Inspirasi
Temukan Kombinasi Makhluk Halus Pengurai Jerami Padi, Nengah Muliarta Raih Doktor
I Nengah Muliarta berhasil meraih gelar doktor setelah menemukan kombinasi mahluk halus pengurai jerami padi.
Penulis: Sunarko | Editor: Ida Ayu Made Sadnyari
TRIBUN-BALI.COM, DENPASAR - I Nengah Muliarta berhasil meraih gelar doktor setelah menemukan kombinasi makhluk halus pengurai jerami padi.
Pria Kelahiran Klungkung, 21 Januari 1979 tersebut berhasil meraih gelar doktor setelah mempertahankan disertasi berjudul “Pengelolaan Limbah Jerami Padi untuk Meningkatkan Kesuburan Tanah dan Hasil Padi” dalam ujian terbuka online yang diselenggarakan oleh Fakultas Pertanian, Universitas Udayana pada Selasa (21/4/2020).
Dalam ujian promosi doktor tersebut, Muliarta yang juga Ketua Asosiasi Media Siber Indonesia (AMSI) Bali menyebutkan 2 kombinasi dekomposer lokal Bali yang memiliki kemampuan untuk mendekomposisi limbah jerami padi.
Dua kombinasi dekomposer lokal Bali yang merupakan kombinasi bakteri dan jamur tersebut diberi nama dekomposer lokal satu dan dua.
• 30 Kutipan Inspiratif dari RA Kartini, Cocok untuk Status di Media Sosial
• Pertama Kalinya, Fakultas Pertanian UNUD Gelar Ujian Promosi Doktor Online Akibat Pandemi Covid-19
Dekomposer lokal 1 terdiri dari kombinasi Paenibacillus polimyxa, Pseudomonas flourescens, dan Trichoderma hazianum.
Sedangkan dekomposer lokal 2 kombinasi dari Pseudomonas flourescens, Trichoderma hazianum, dan Aspergilus niger.
“Bakteri dan jamur yang digunakan ini merupakan lokal Bali atau diisolasi dari sumber medianya di Bali. Bakteri dan jamur ini ibarat mahluk halus karena tidak bisa dilihat dengan mata telanjang dan hanya bisa dilihat dengan mikroskop, tetapi mereka ini memiliki kemampuan untuk menguraikan limbah jerami padi menjadi kompos,” kata pria yang merupakan Mantan Komisioner KPID Bali periode 2014-2017 tersebut.
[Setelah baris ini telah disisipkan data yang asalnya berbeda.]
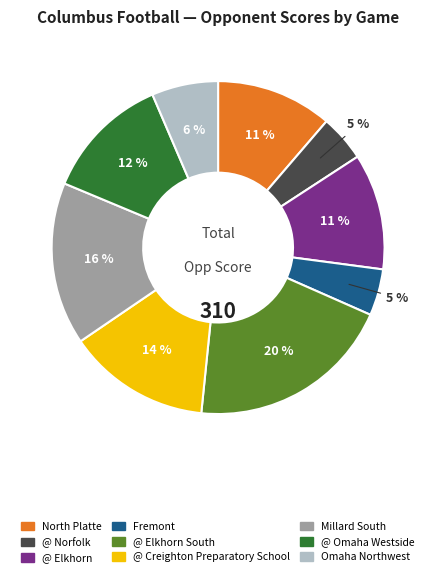

Which category has the biggest portion of the pie?

@ Elkhorn South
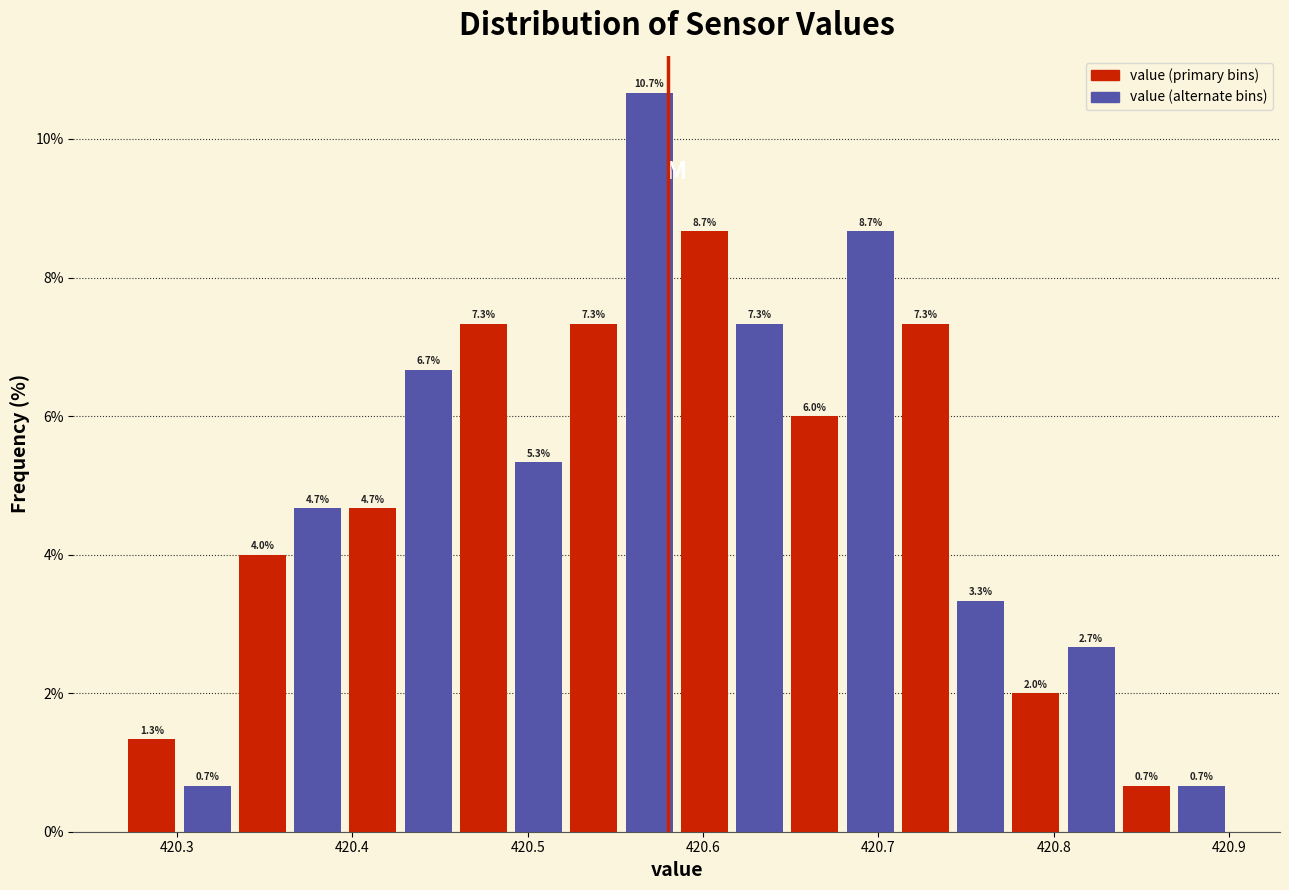

Around what value on the x-axis is the tallest bar? Give the approximate position of its centre, as read against the axis.

420.57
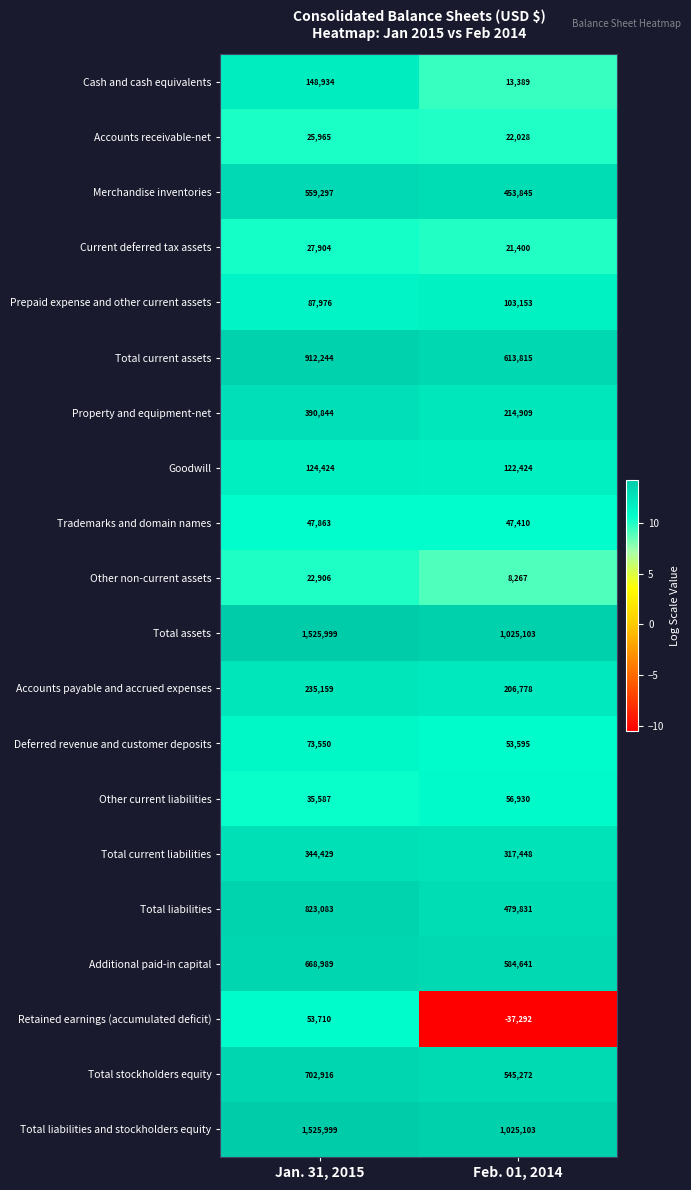

True or false: Merchandise inventories has a value of 888223 at Jan. 31, 2015.

False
Menurut suami dari Made Sumariani ini, kombinasi dekomposer lokal Bali yang ditemukan mampu mempercepat proses pengomposan jerami padi dan menghasilkan kompos berkualitas yang sesuai dengan standar SNI.
Hal ini telah dibuktikan melalui uji coba penelitian, dimana dekomposer lokal 1 dalam pengomposan selama 35 hari dan pembalikan 7 hari sekali menghasilkan kompos matang dengan rasio C/N mencapai 13,78.
Sedangkan dekomposer 2 mampu menghasilkan kompos matang dengan rasio C/N 14,80.
“Dekomposer ini merupakan dekomposer aerob, sehingga tidak menghasilkan gas metan dan bau, sehingga lebih ramah terhadap lingkungan. Berbeda dengan pengomposan anaerob yang menghasilkan gas metan, tetapi gas metan yang dihasilkan cenderung dibuang. Padahal gas metan memiliki daya rusak 20-30 kali lebih kuat dari CO2” kata ayah dari I Wayan Raditya Mahendranata.
Muliarta memaparkan ide awal dari penelitianya terinspirasi setelah melihat adanya kecenderungan pembakaran limbah jerami padi yang dilakukan oleh petani.
Pada sisi lain jerami padi merupakan bahan organik yang mengandung unsur hara yang dibutuhkan oleh tanah dan tanaman.
Membakar jerami padi sama artinya membuang bahan baku pupuk dan menyebabkan petani membutuhkan pupuk lebih banyak pada musim tanam berikutnya.
Berdasarkan penelitian pendahuluan yang dilakukan oleh Muliarta, didapatkan bahwa berdasarkan hasil survei terhadap petani di Kabupaten Klungkung pada 2017 tidak ada petani yang mengomposkan jerami padi.